START Supplied passage
Bloom 1 K.K.: Announcement of the Results of Tender Offer for Benesse Holdings, Inc. (Securities Code: 9783)
TOKYO–(BUSINESS WIRE)–Bloom 1 K.K. (the “Offeror”) announced on January 29, 2024 that it had decided to acquire common stock (the “Target Company Share”) of Benesse Holdings, Inc. (Securities code: 9783, Prime Market of Tokyo Stock Exchange, Inc.; the “Tokyo Stock Exchange”) (the “Target Company”) and depositary receipts for share certificates, etc., by way of tender offer (the “Tender Offer”) in accordance with the Financial Instruments and Exchange Act of Japan (Act No. 25 of 1948, as amended; the “Act”) and has been conducting the Tender Offer since January 30, 2024, and now it hereby announces the results of the Tender Offer, which has been completed on March 4, 2024, as described below.
1. Overview of the Tender Offer and other details
(1) Name and Address of the Offeror
Company Name: Bloom 1 K.K.
Address: 37F Roppongi Hills Mori Tower, 10-1 Roppongi 6-chome, Minato-ku, Tokyo
(2) Target Company Name
Benesse Holdings, Inc.
(3) Class of Shares to be Purchased
(i) Common stock
(ii) Depositary receipts for share certificates, etc.
The American Depositary Shares (“ADSs”) with respect to the Target Company Shares deposited with Deutsche Bank Trust Company Americas, The Bank of New York Mellon, Citibank, N.A., and Convergex Depositary, Inc. (collectively, the “Depositary Banks”), which are issued in the U.S. by the Depositary Banks, and the American Depositary Receipts (“ADRs”) representing the same.
END Supplied passage
START Entries shown
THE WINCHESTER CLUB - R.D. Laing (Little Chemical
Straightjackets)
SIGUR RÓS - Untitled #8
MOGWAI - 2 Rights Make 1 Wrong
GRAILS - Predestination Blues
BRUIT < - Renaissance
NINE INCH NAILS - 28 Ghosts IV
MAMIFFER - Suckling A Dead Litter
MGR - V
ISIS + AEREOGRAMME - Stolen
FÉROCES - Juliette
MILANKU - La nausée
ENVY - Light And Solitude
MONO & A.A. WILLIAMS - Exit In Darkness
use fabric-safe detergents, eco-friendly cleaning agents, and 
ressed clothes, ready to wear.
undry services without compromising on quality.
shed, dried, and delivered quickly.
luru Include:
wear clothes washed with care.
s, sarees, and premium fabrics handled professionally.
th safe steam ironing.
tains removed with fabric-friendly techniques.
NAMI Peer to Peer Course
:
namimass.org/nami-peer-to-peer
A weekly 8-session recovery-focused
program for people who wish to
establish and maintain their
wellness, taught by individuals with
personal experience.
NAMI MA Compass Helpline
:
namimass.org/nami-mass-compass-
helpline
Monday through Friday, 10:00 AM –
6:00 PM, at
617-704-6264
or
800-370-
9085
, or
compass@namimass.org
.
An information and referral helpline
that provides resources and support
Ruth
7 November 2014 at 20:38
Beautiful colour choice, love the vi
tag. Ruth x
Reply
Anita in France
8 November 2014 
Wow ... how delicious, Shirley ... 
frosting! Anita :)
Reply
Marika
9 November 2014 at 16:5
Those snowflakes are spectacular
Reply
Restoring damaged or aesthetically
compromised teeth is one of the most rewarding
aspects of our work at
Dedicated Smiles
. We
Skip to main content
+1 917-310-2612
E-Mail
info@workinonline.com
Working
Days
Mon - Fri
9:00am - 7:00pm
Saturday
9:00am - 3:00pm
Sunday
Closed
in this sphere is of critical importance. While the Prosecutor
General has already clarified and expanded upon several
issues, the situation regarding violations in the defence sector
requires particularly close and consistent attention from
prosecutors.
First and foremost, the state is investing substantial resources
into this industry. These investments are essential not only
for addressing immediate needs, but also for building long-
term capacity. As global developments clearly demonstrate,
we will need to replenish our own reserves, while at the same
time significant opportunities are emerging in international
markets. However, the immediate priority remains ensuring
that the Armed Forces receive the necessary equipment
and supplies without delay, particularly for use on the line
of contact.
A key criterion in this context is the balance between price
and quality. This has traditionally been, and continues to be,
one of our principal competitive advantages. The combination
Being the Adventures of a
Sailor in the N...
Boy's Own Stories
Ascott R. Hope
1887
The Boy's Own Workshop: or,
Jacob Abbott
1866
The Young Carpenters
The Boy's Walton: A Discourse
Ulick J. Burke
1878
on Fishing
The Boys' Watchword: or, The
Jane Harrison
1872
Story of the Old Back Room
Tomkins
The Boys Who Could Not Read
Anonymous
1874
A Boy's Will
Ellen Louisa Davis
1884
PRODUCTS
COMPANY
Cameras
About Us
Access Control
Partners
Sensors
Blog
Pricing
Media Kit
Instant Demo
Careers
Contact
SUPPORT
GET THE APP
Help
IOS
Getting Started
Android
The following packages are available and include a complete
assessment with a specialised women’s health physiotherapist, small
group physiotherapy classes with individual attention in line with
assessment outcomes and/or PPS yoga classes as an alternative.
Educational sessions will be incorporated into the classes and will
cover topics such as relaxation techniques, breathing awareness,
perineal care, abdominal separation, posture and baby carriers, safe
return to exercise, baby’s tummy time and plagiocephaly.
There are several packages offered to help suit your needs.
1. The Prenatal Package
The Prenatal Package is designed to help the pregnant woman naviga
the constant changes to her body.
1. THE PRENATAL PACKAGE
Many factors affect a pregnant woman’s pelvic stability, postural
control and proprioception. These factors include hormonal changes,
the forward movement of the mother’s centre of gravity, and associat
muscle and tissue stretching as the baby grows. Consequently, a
END Entries shown
Decide whether each statement agrees with the tender offer announcement, answering yes or no and quoting the words that settle it. 1. The Tender Offer began on January 30, 2024. 2. The Offeror's address is in Shibuya-ku, Tokyo. 3. The Depositary Banks issue the ADSs in Japan.

1. Yes: "has been conducting the Tender Offer since January 30, 2024"
2. No: "10-1 Roppongi 6-chome, Minato-ku, Tokyo"
3. No: "which are issued in the U.S. by the Depositary Banks"